El Rancho Armstrong era un imperio de tierra, sudor y reglas inquebrantables. Becky Armstrong, la heredera del lugar, observaba el reloj de su muñeca mientras golpeaba rítmicamente su bota contra el suelo.
No le gustaba perder el tiempo, y mucho menos esperar a una ciudadana que venía castigada.
Cuando el coche del señor Chankimha se detuvo, la puerta no se abrió de inmediato. Hubo una discusión visible dentro del vehículo hasta que, finalmente, Freen Sarocha Chankimha salió disparada del asiento trasero, cerrando la puerta con un golpe que resonó en todo el valle.
—¡Es una injusticia! ¡No puedes dejarme en este basurero! —gritó hacia el coche, con los ojos llorosos de pura rabia.

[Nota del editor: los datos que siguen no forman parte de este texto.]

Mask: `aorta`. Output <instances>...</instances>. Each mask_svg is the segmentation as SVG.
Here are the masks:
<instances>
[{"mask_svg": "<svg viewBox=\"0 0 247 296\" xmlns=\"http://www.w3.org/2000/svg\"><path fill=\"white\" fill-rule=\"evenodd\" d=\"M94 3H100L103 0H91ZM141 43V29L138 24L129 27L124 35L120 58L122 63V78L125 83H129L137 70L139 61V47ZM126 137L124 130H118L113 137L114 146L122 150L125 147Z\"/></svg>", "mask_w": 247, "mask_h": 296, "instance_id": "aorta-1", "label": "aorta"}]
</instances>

El coche arrancó sin responder, dejándola sola con sus maletas de diseñador sobre la tierra seca. Se giró, respirando agitadamente, y se encontró con la mirada de Becky.
Freen era hermosa, incluso con el rostro desencajado por el enojo. Tenía una dulzura natural en sus facciones que contrastaba violentamente con el fuego de su mirada. Llevaba una blusa de seda que ya empezaba a pegarse a su piel por el calor y unos pantalones que costaban más que el sueldo mensual de cualquier peón del rancho.
—¿Terminaste con el espectáculo? —preguntó Becky, con una voz profunda y carente de toda emoción.
Freen la miró de arriba abajo. Becky vestía unos jeans desgastados que le quedaban como una segunda piel, botas sucias y un sombrero que ensombrecía sus ojos intensos. Se veía imponente, ruda y, para fastidio de Freen, extremadamente atractiva en un sentido peligroso.
—Tú debes ser la famosa Becky —escupió, cruzándose de brazos—. Supongo que mi padre te pagó lo suficiente para ser mi carcelera este verano.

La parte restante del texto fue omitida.